DATA PROVIDED below:
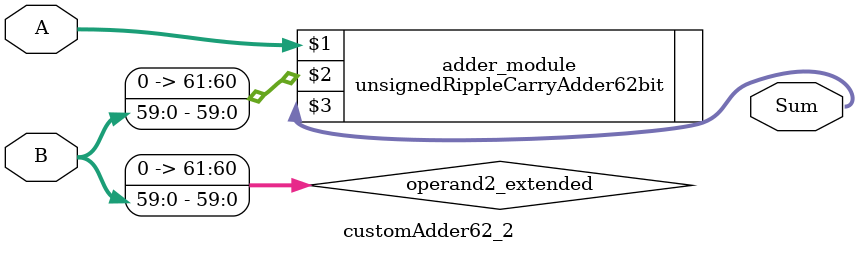
<source format=v>
module customAdder62_2(
                        input [61 : 0] A,
                        input [59 : 0] B,
                        
                        output [62 : 0] Sum
                );

        wire [61 : 0] operand2_extended;
        
        assign operand2_extended =  {2'b0, B};
        
        unsignedRippleCarryAdder62bit adder_module(
            A,
            operand2_extended,
            Sum
        );
        
        endmodule
        
</source>
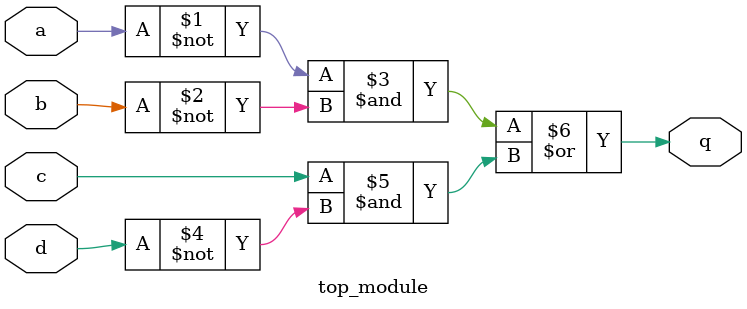
<source format=sv>
module top_module (
  input a,
  input b,
  input c,
  input d,
  output q
);
  
  assign q = (~a & ~b) | (c & ~d);
  
endmodule

</source>
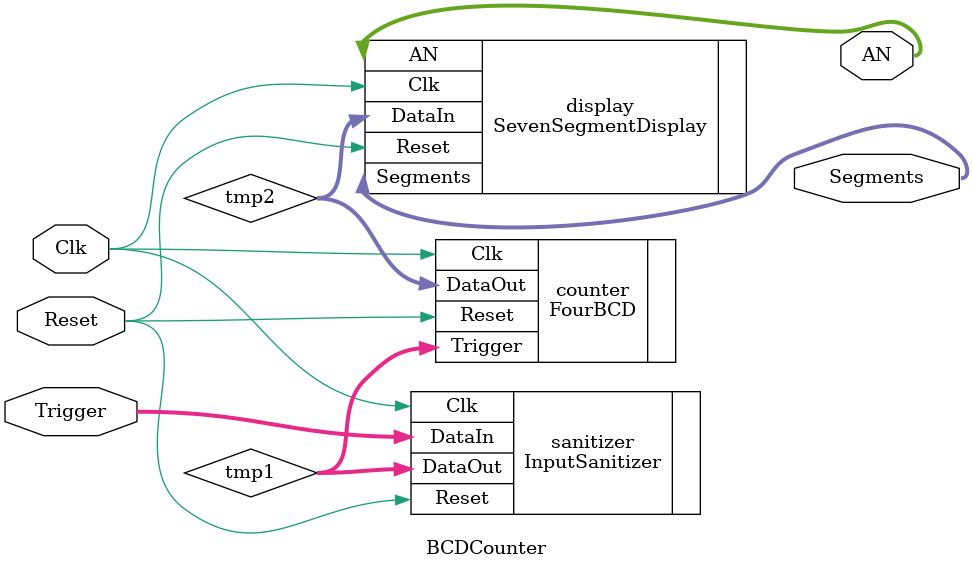
<source format=v>
`timescale 1ns / 1ps


module BCDCounter #(
    // Modify the parameter to match the requirements
    parameter CounterWidth = 40,
    parameter DebounceTime = 10,
    parameter ControllerClockCycle = 5000,
    parameter ControllerCounterWidth = 10
) (
    input wire Clk,
    input wire Reset,
    input wire [3:0] Trigger,
    output wire [7:0] Segments,
    output wire [3:0] AN
);
    wire [3:0] tmp1;
    wire [15:0] tmp2;
    InputSanitizer #(
        .CounterWidth(CounterWidth),
        .DebounceTime(DebounceTime)
    ) sanitizer (
        .DataIn(Trigger),
        .Clk(Clk),
        .Reset(Reset),
        .DataOut(tmp1)
    );
    FourBCD counter (
        .Reset(Reset),
        .Clk(Clk),
        .Trigger(tmp1),
        .DataOut(tmp2)
    );
    SevenSegmentDisplay #(
        .ControllerClockCycle(ControllerClockCycle),
        .ControllerCounterWidth(ControllerCounterWidth)
    ) display (
        .DataIn(tmp2),
        .Clk(Clk),
        .Reset(Reset),
        .Segments(Segments),
        .AN(AN)
    );
endmodule
</source>
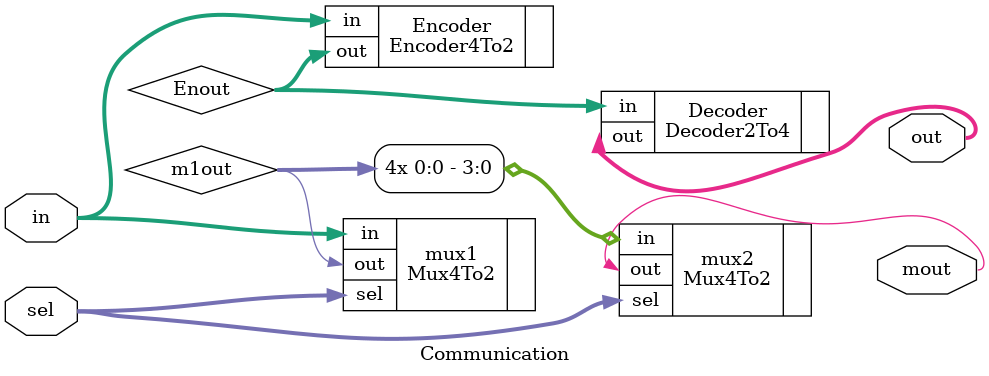
<source format=v>
module Communication (in,mout,sel,out);
	input [3:0] in;
	input [1:0] sel;
	output [3:0] out;
	output mout;
	
	wire m1out;
	wire [1:0] Enout;
	
	Mux4To2 mux1(.in(in),.out(m1out),.sel(sel));
	
	Mux4To2 mux2(.in({4{m1out}}),.out(mout),.sel(sel));
	
	Encoder4To2 Encoder(.in(in) , .out(Enout));
	
	Decoder2To4 Decoder(.in(Enout) , .out(out));
	
	

endmodule
</source>
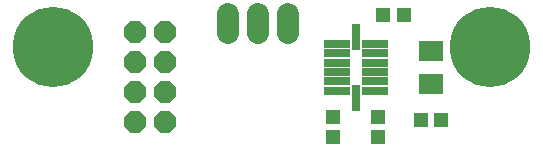
<source format=gts>
G75*
%MOIN*%
%OFA0B0*%
%FSLAX24Y24*%
%IPPOS*%
%LPD*%
%AMOC8*
5,1,8,0,0,1.08239X$1,22.5*
%
%ADD10C,0.2678*%
%ADD11R,0.0513X0.0474*%
%ADD12R,0.0789X0.0710*%
%ADD13C,0.0720*%
%ADD14R,0.0916X0.0277*%
%ADD15R,0.0277X0.0916*%
%ADD16OC8,0.0720*%
D10*
X001874Y004157D03*
X016440Y004157D03*
D11*
X013555Y005220D03*
X012885Y005220D03*
X012720Y001805D03*
X014135Y001720D03*
X014805Y001720D03*
X012720Y001135D03*
X011220Y001135D03*
X011220Y001805D03*
D12*
X014470Y002919D03*
X014470Y004021D03*
D13*
X009720Y004597D02*
X009720Y005237D01*
X008720Y005237D02*
X008720Y004597D01*
X007720Y004597D02*
X007720Y005237D01*
D14*
X011328Y004257D03*
X011325Y003942D03*
X011325Y003627D03*
X011325Y003313D03*
X011325Y002998D03*
X011325Y002683D03*
X012615Y002683D03*
X012615Y002998D03*
X012615Y003313D03*
X012615Y003627D03*
X012615Y003942D03*
X012615Y004257D03*
D15*
X011970Y004494D03*
X011970Y002446D03*
D16*
X004602Y001661D03*
X005602Y001661D03*
X005602Y002661D03*
X004602Y002661D03*
X004602Y003661D03*
X005602Y003661D03*
X005602Y004661D03*
X004602Y004661D03*
M02*

</source>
End of DATA PROVIDED.
All of the entries above should be copied exactly, except for the pictures.

<source format=v>
module customAdder62_2(
                        input [61 : 0] A,
                        input [59 : 0] B,
                        
                        output [62 : 0] Sum
                );

        wire [61 : 0] operand2_extended;
        
        assign operand2_extended =  {2'b0, B};
        
        unsignedRippleCarryAdder62bit adder_module(
            A,
            operand2_extended,
            Sum
        );
        
        endmodule
        
</source>
<source format=sv>
module top_module (
  input a,
  input b,
  input c,
  input d,
  output q
);
  
  assign q = (~a & ~b) | (c & ~d);
  
endmodule

</source>
<source format=v>
`timescale 1ns / 1ps


module BCDCounter #(
    // Modify the parameter to match the requirements
    parameter CounterWidth = 40,
    parameter DebounceTime = 10,
    parameter ControllerClockCycle = 5000,
    parameter ControllerCounterWidth = 10
) (
    input wire Clk,
    input wire Reset,
    input wire [3:0] Trigger,
    output wire [7:0] Segments,
    output wire [3:0] AN
);
    wire [3:0] tmp1;
    wire [15:0] tmp2;
    InputSanitizer #(
        .CounterWidth(CounterWidth),
        .DebounceTime(DebounceTime)
    ) sanitizer (
        .DataIn(Trigger),
        .Clk(Clk),
        .Reset(Reset),
        .DataOut(tmp1)
    );
    FourBCD counter (
        .Reset(Reset),
        .Clk(Clk),
        .Trigger(tmp1),
        .DataOut(tmp2)
    );
    SevenSegmentDisplay #(
        .ControllerClockCycle(ControllerClockCycle),
        .ControllerCounterWidth(ControllerCounterWidth)
    ) display (
        .DataIn(tmp2),
        .Clk(Clk),
        .Reset(Reset),
        .Segments(Segments),
        .AN(AN)
    );
endmodule
</source>
<source format=v>
module Communication (in,mout,sel,out);
	input [3:0] in;
	input [1:0] sel;
	output [3:0] out;
	output mout;
	
	wire m1out;
	wire [1:0] Enout;
	
	Mux4To2 mux1(.in(in),.out(m1out),.sel(sel));
	
	Mux4To2 mux2(.in({4{m1out}}),.out(mout),.sel(sel));
	
	Encoder4To2 Encoder(.in(in) , .out(Enout));
	
	Decoder2To4 Decoder(.in(Enout) , .out(out));
	
	

endmodule
</source>
<source format=gts>
G75*
%MOIN*%
%OFA0B0*%
%FSLAX24Y24*%
%IPPOS*%
%LPD*%
%AMOC8*
5,1,8,0,0,1.08239X$1,22.5*
%
%ADD10C,0.2678*%
%ADD11R,0.0513X0.0474*%
%ADD12R,0.0789X0.0710*%
%ADD13C,0.0720*%
%ADD14R,0.0916X0.0277*%
%ADD15R,0.0277X0.0916*%
%ADD16OC8,0.0720*%
D10*
X001874Y004157D03*
X016440Y004157D03*
D11*
X013555Y005220D03*
X012885Y005220D03*
X012720Y001805D03*
X014135Y001720D03*
X014805Y001720D03*
X012720Y001135D03*
X011220Y001135D03*
X011220Y001805D03*
D12*
X014470Y002919D03*
X014470Y004021D03*
D13*
X009720Y004597D02*
X009720Y005237D01*
X008720Y005237D02*
X008720Y004597D01*
X007720Y004597D02*
X007720Y005237D01*
D14*
X011328Y004257D03*
X011325Y003942D03*
X011325Y003627D03*
X011325Y003313D03*
X011325Y002998D03*
X011325Y002683D03*
X012615Y002683D03*
X012615Y002998D03*
X012615Y003313D03*
X012615Y003627D03*
X012615Y003942D03*
X012615Y004257D03*
D15*
X011970Y004494D03*
X011970Y002446D03*
D16*
X004602Y001661D03*
X005602Y001661D03*
X005602Y002661D03*
X004602Y002661D03*
X004602Y003661D03*
X005602Y003661D03*
X005602Y004661D03*
X004602Y004661D03*
M02*

</source>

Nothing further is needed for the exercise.